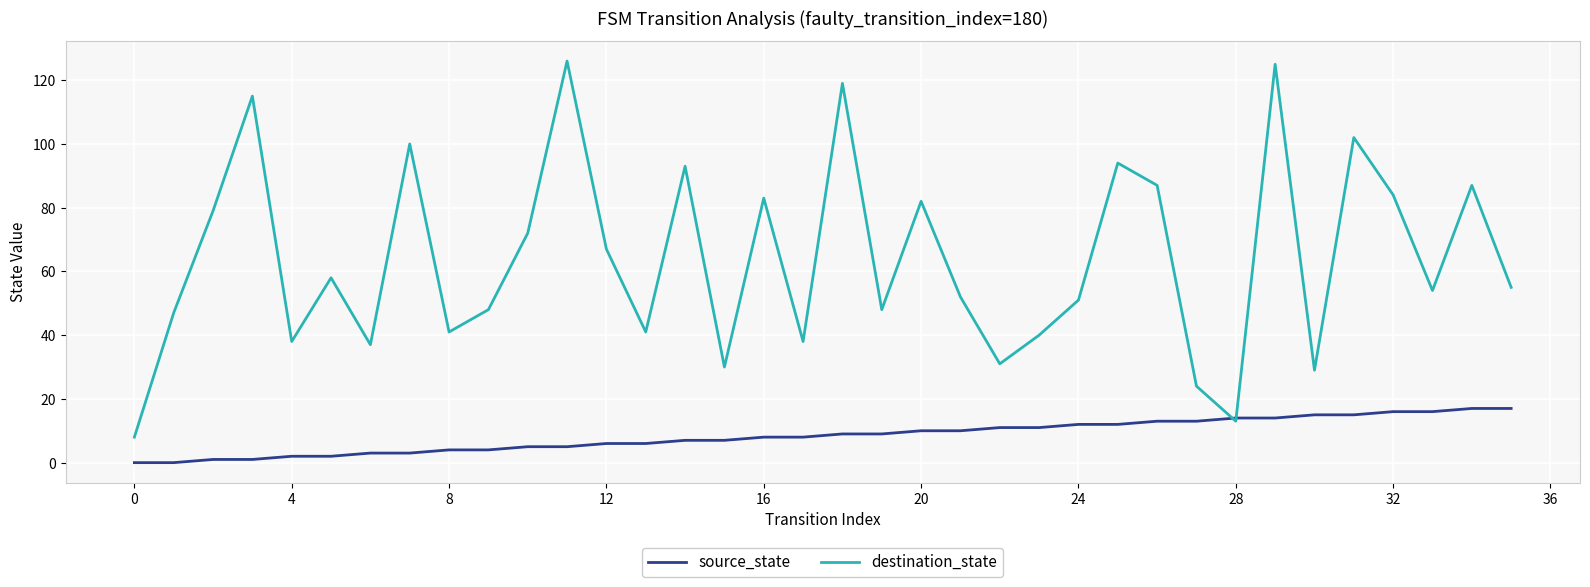

List the series in order of their peak value, lowest first.

source_state, destination_state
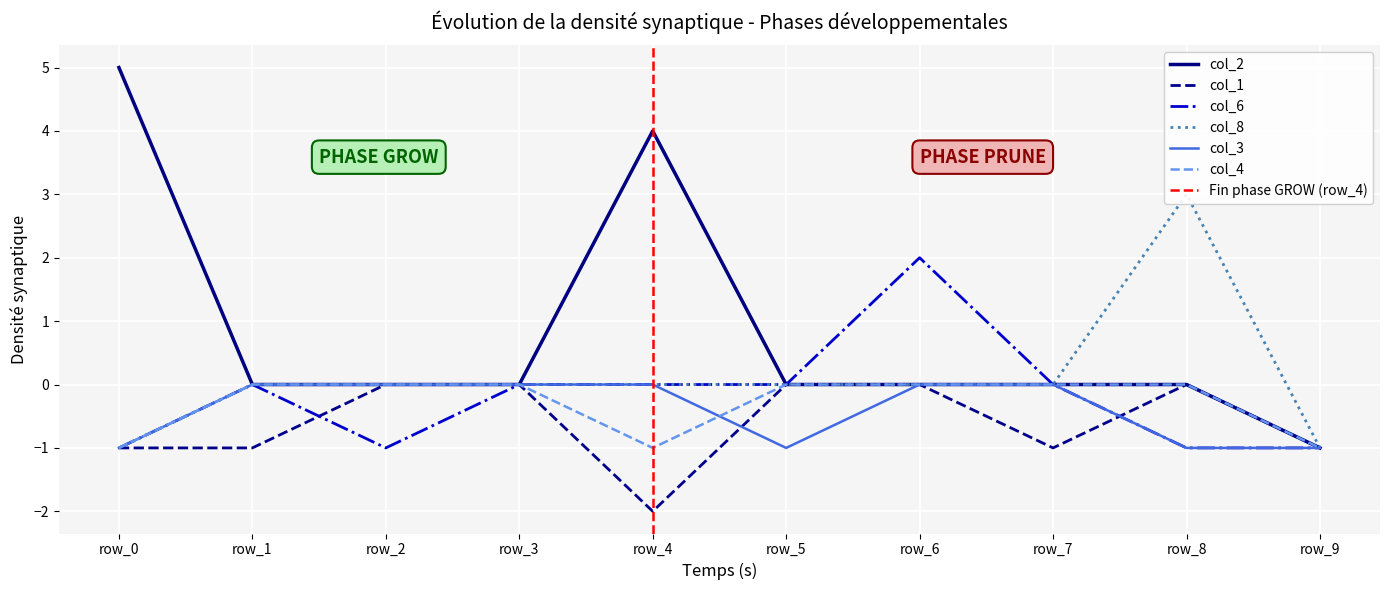

Rank the categories by col_3 value from lowest to highest.

row_0, row_5, row_8, row_9, row_1, row_2, row_3, row_4, row_6, row_7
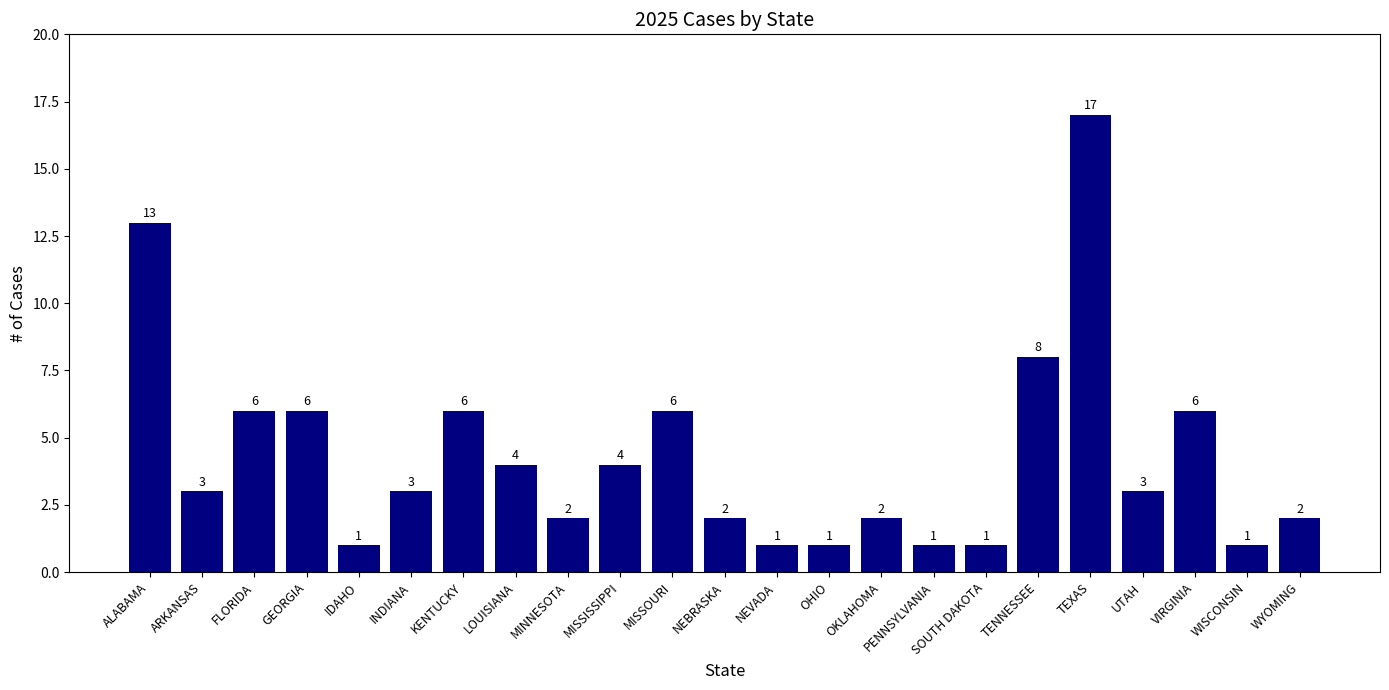

Which category has the highest value across all series?

TEXAS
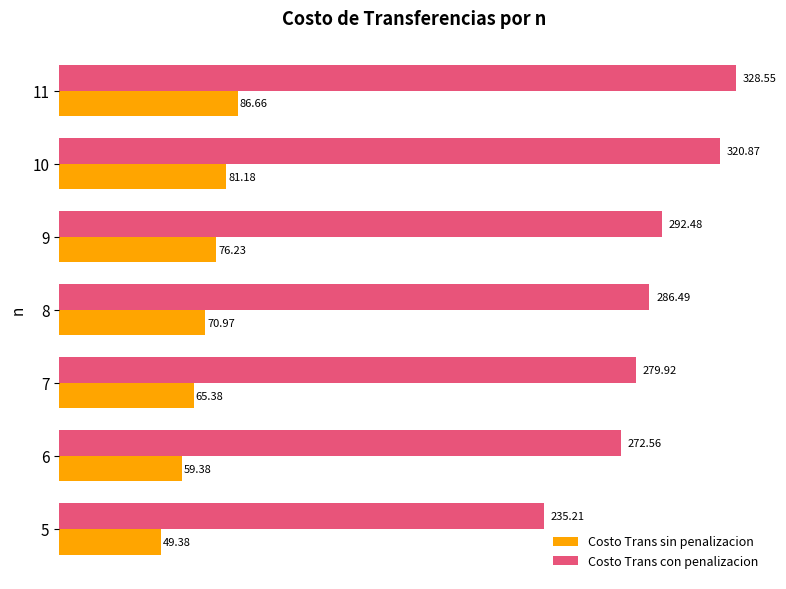

Which series has the largest total across all categories?

Costo Trans con penalizacion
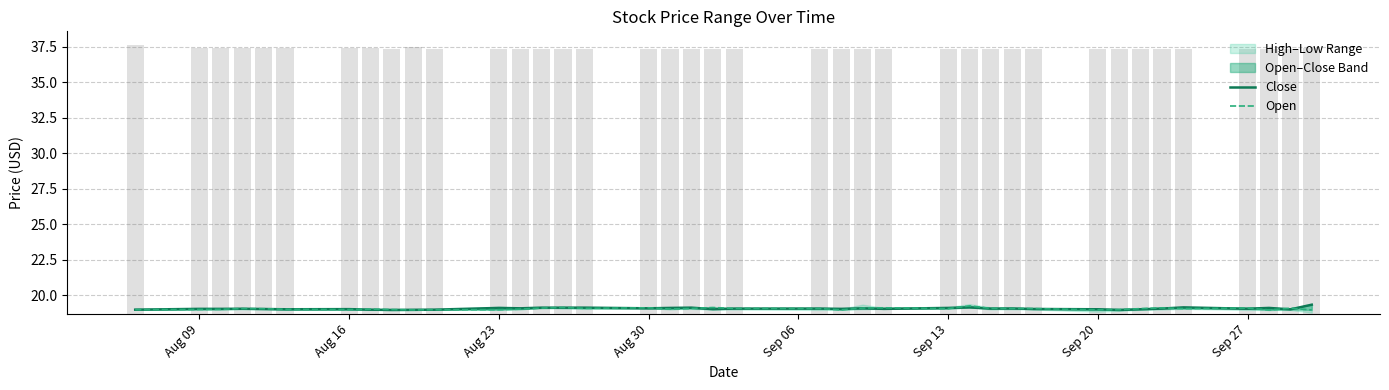

Are the bars grouped side by side (vs. stacked)?

Yes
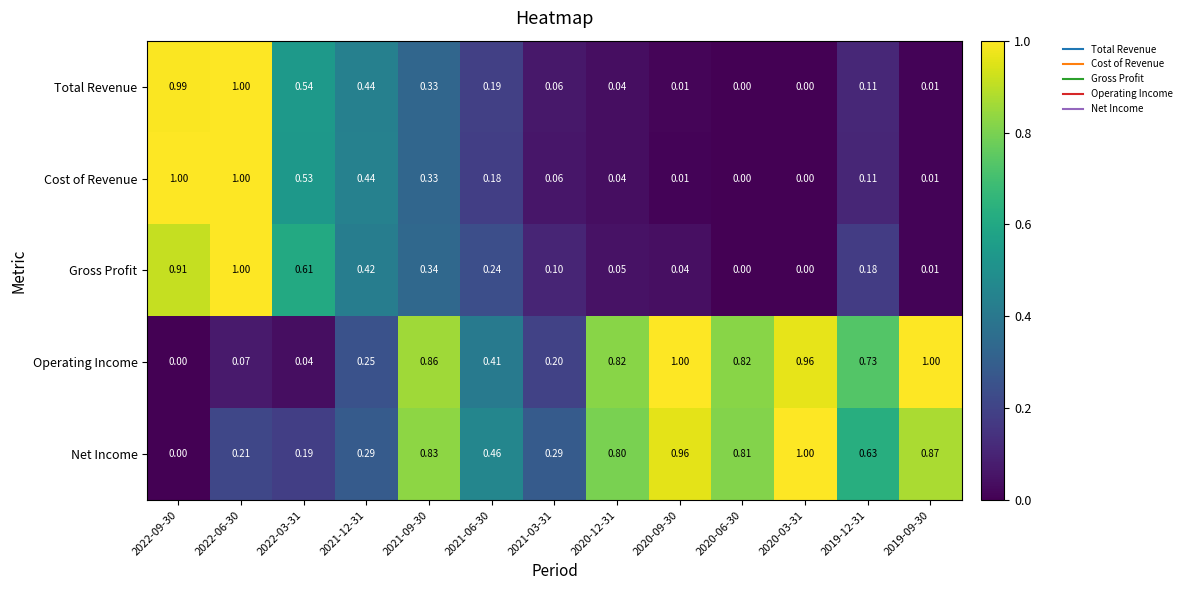

Which series has the largest total across all categories?

Net Income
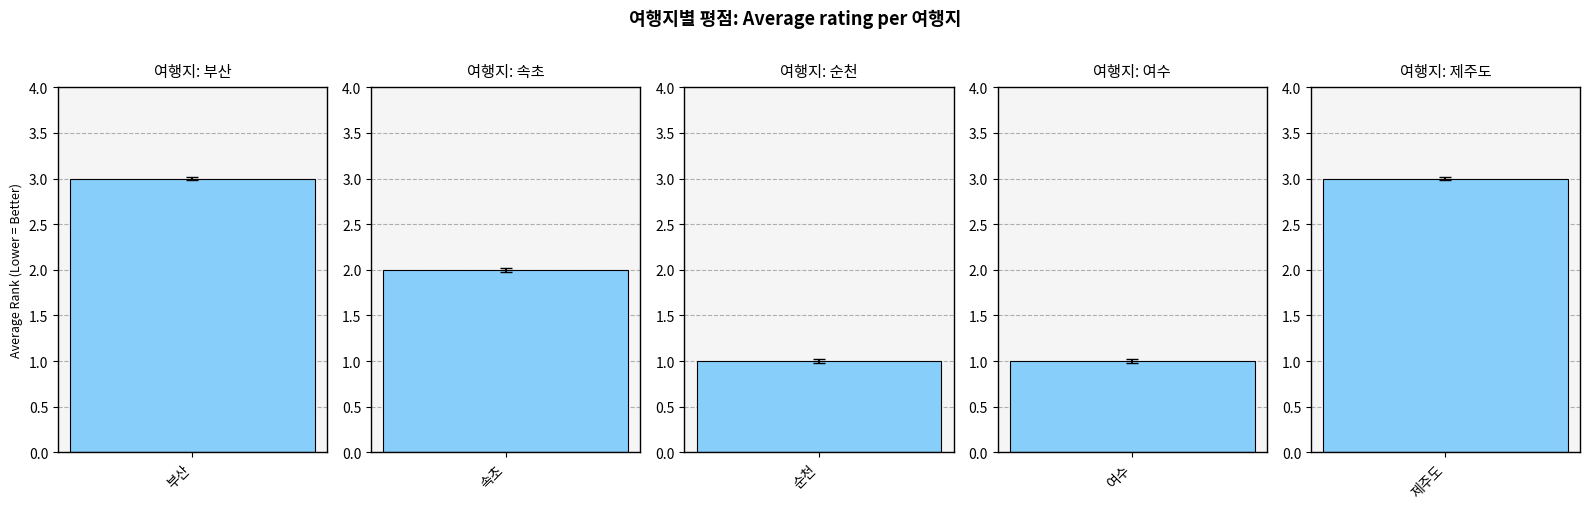

The value at 순천 is 1. True or false?

False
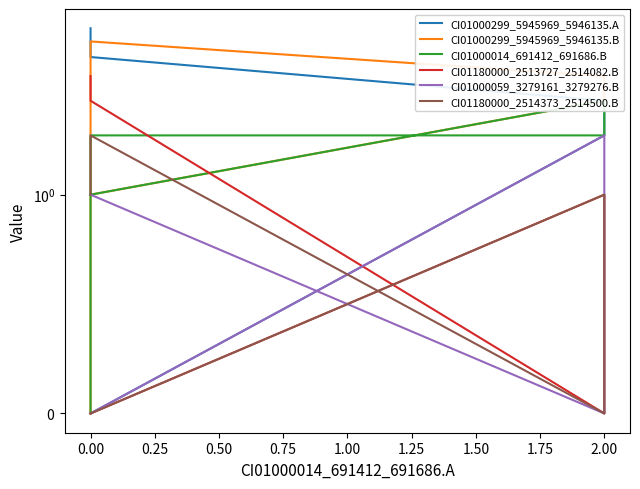

What is the total value across all series at 0.00?

3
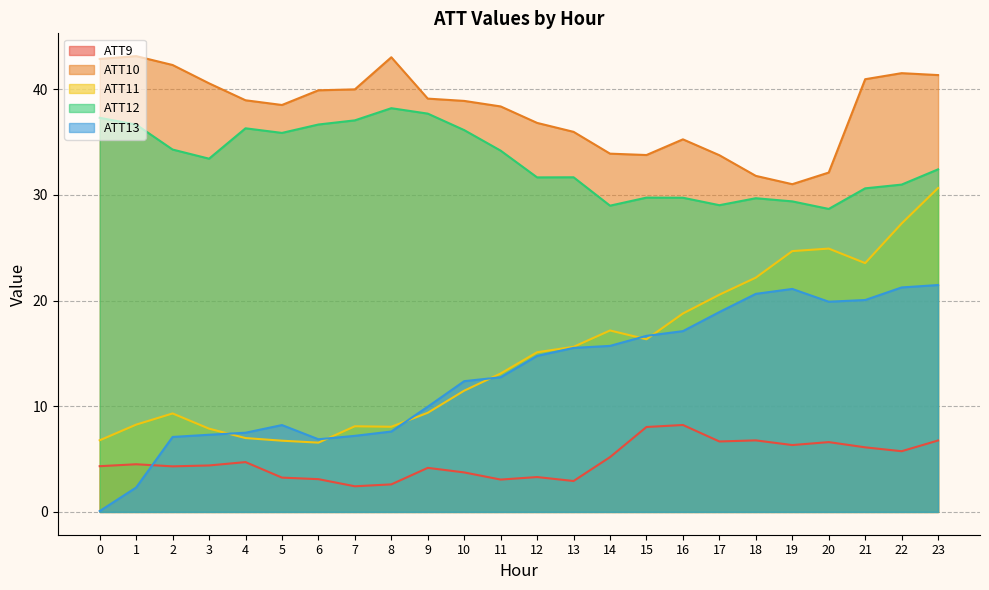

Does the chart have visible grid lines?

Yes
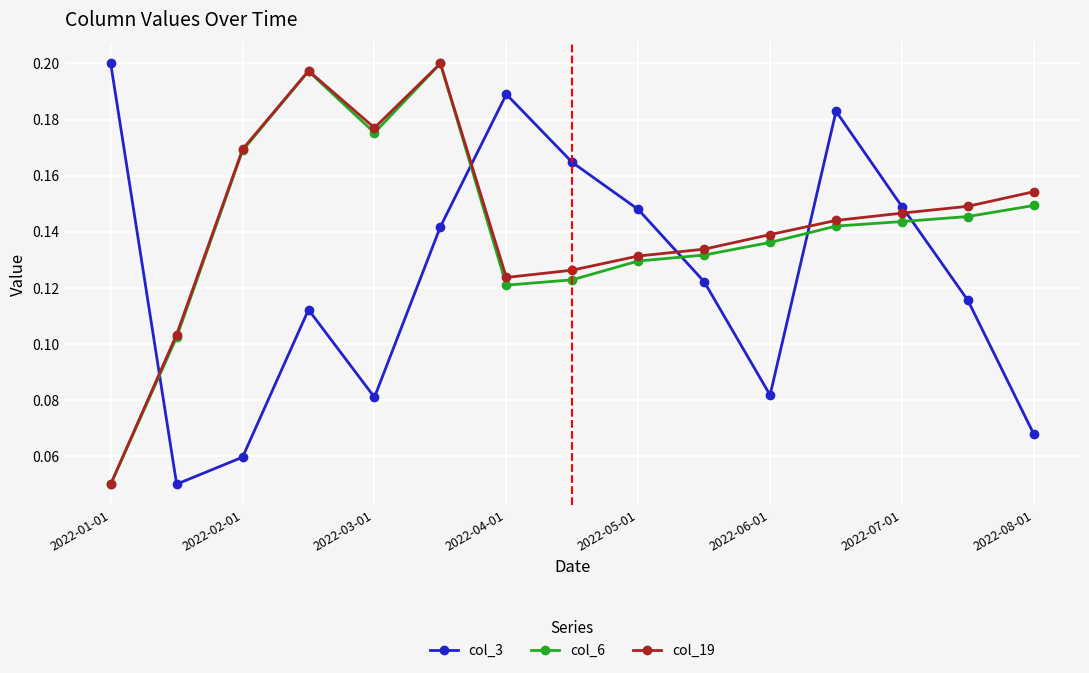

Which series ends up on top after the final intersection of col_3 and col_19?

col_19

- ASSIGNMENT
State how many lines of the listing above contain the word "Which", treating case as significant, and give only the number.

- RESPONSE TO THE TASK
4